=== Task goal ===
Search the data for the string "during" and gather each line it is in.

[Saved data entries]

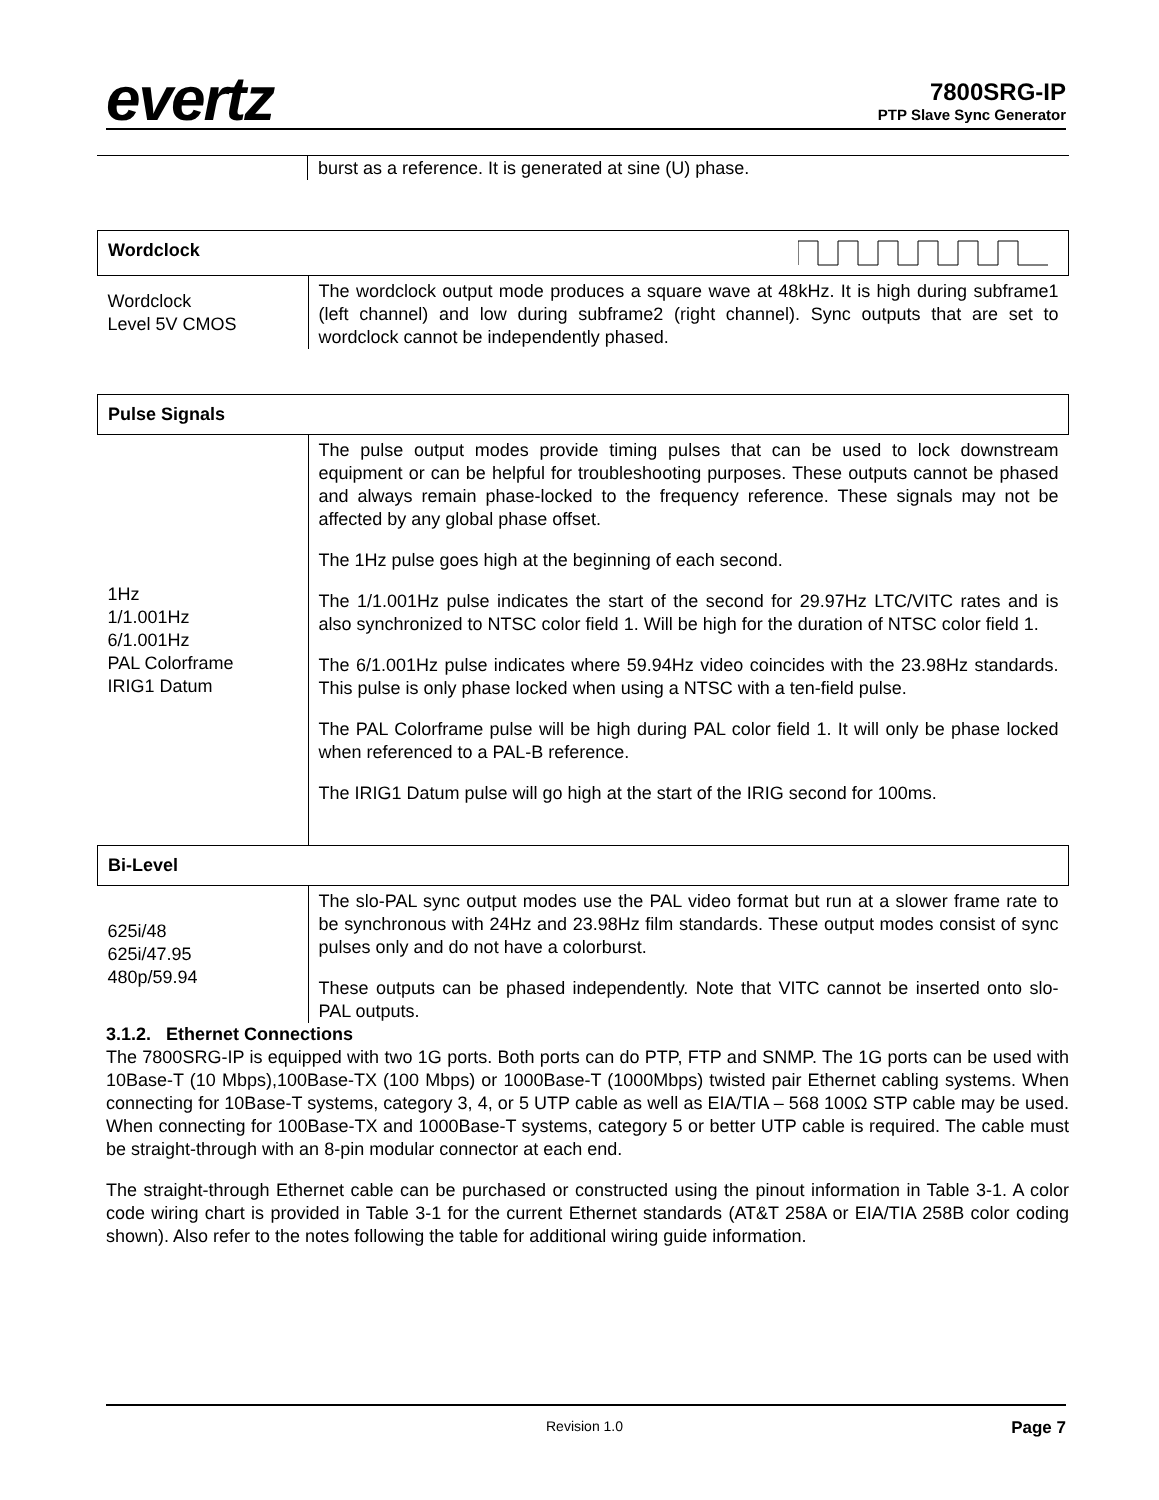evertz
7800SRG-IP
PTP Slave Sync Generator
| | burst as a reference. It is generated at sine (U) phase. |
| Wordclock | |
| Wordclock Level 5V CMOS | The wordclock output mode produces a square wave at 48kHz. It is high during subframe1 (left channel) and low during subframe2 (right channel). Sync outputs that are set to wordclock cannot be independently phased. |
| Pulse Signals | |
| 1Hz 1/1.001Hz 6/1.001Hz PAL Colorframe IRIG1 Datum | The pulse output modes provide timing pulses that can be used to lock downstream equipment or can be helpful for troubleshooting purposes. These outputs cannot be phased and always remain phase-locked to the frequency reference. These signals may not be affected by any global phase offset. The 1Hz pulse goes high at the beginning of each second. The 1/1.001Hz pulse indicates the start of the second for 29.97Hz LTC/VITC rates and is also synchronized to NTSC color field 1. Will be high for the duration of NTSC color field 1. The 6/1.001Hz pulse indicates where 59.94Hz video coincides with the 23.98Hz standards. This pulse is only phase locked when using a NTSC with a ten-field pulse. The PAL Colorframe pulse will be high during PAL color field 1. It will only be phase locked when referenced to a PAL-B reference. The IRIG1 Datum pulse will go high at the start of the IRIG second for 100ms. |
| Bi-Level | |
| 625i/48 625i/47.95 480p/59.94 | The slo-PAL sync output modes use the PAL video format but run at a slower frame rate to be synchronous with 24Hz and 23.98Hz film standards. These output modes consist of sync pulses only and do not have a colorburst. These outputs can be phased independently. Note that VITC cannot be inserted onto slo-PAL outputs. |
3.1.2. Ethernet Connections
The 7800SRG-IP is equipped with two 1G ports. Both ports can do PTP, FTP and SNMP. The 1G ports can be used with 10Base-T (10 Mbps),100Base-TX (100 Mbps) or 1000Base-T (1000Mbps) twisted pair Ethernet cabling systems. When connecting for 10Base-T systems, category 3, 4, or 5 UTP cable as well as EIA/TIA – 568 100Ω STP cable may be used. When connecting for 100Base-TX and 1000Base-T systems, category 5 or better UTP cable is required. The cable must be straight-through with an 8-pin modular connector at each end.
The straight-through Ethernet cable can be purchased or constructed using the pinout information in Table 3-1. A color code wiring chart is provided in Table 3-1 for the current Ethernet standards (AT&T 258A or EIA/TIA 258B color coding shown). Also refer to the notes following the table for additional wiring guide information.
Revision 1.0 Page 7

=== Exercise result ===
| Wordclock Level 5V CMOS | The wordclock output mode produces a square wave at 48kHz. It is high during subframe1 (left channel) and low during subframe2 (right channel). Sync outputs that are set to wordclock cannot be independently phased. |
| 1Hz 1/1.001Hz 6/1.001Hz PAL Colorframe IRIG1 Datum | The pulse output modes provide timing pulses that can be used to lock downstream equipment or can be helpful for troubleshooting purposes. These outputs cannot be phased and always remain phase-locked to the frequency reference. These signals may not be affected by any global phase offset. The 1Hz pulse goes high at the beginning of each second. The 1/1.001Hz pulse indicates the start of the second for 29.97Hz LTC/VITC rates and is also synchronized to NTSC color field 1. Will be high for the duration of NTSC color field 1. The 6/1.001Hz pulse indicates where 59.94Hz video coincides with the 23.98Hz standards. This pulse is only phase locked when using a NTSC with a ten-field pulse. The PAL Colorframe pulse will be high during PAL color field 1. It will only be phase locked when referenced to a PAL-B reference. The IRIG1 Datum pulse will go high at the start of the IRIG second for 100ms. |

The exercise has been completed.